### AIM OF THE EXERCISE
Determine how many lines of the entries contain "camera". Reply with that number alone.

DATASET START

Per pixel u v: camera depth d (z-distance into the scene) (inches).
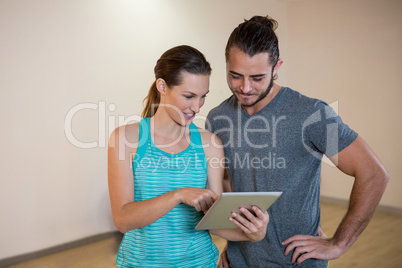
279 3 223.5
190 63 43.1
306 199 52.4
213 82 191.3
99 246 148.6
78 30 146.4
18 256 135.0
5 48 130.4
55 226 144.6
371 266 123.1
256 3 210.2
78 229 150.4
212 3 189.0
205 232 49.4
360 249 138.4
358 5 199.5
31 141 137.7
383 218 178.4
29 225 138.3
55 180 144.2
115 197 44.9
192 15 181.0
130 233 47.1
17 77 133.4
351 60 204.2
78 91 147.8
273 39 48.3
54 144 143.3
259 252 54.6
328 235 150.6
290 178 52.2
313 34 218.2
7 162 133.0
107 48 154.3
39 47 137.6
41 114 139.5
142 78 165.3
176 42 175.8
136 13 161.8
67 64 144.5
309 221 52.9
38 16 136.7
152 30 167.2
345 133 49.8
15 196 135.2
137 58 163.2
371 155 49.0
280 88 53.9
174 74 43.5
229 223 43.7
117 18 156.4
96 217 155.4
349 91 206.2
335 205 203.8
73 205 149.0
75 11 145.3
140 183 45.7
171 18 173.3
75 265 129.5
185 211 46.2
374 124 197.5
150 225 45.3
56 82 142.3
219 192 49.8
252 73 48.0
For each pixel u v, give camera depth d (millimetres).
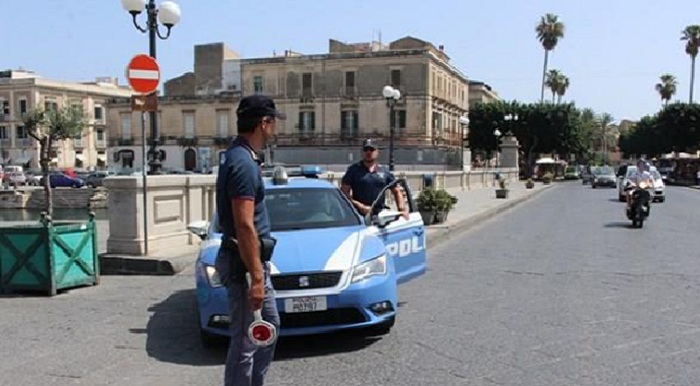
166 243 10992
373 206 7695
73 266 8836
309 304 5559
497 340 6180
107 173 61062
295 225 6770
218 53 82562
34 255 8477
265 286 3869
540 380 5039
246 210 3684
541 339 6199
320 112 75250
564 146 76250
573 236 15500
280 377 5207
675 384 4914
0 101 86188
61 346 6168
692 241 14289
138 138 80688
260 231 3857
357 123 74062
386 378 5141
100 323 7035
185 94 85188
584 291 8555
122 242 10469
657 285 8945
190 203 11664
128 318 7250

DATASET END

### RESULT
2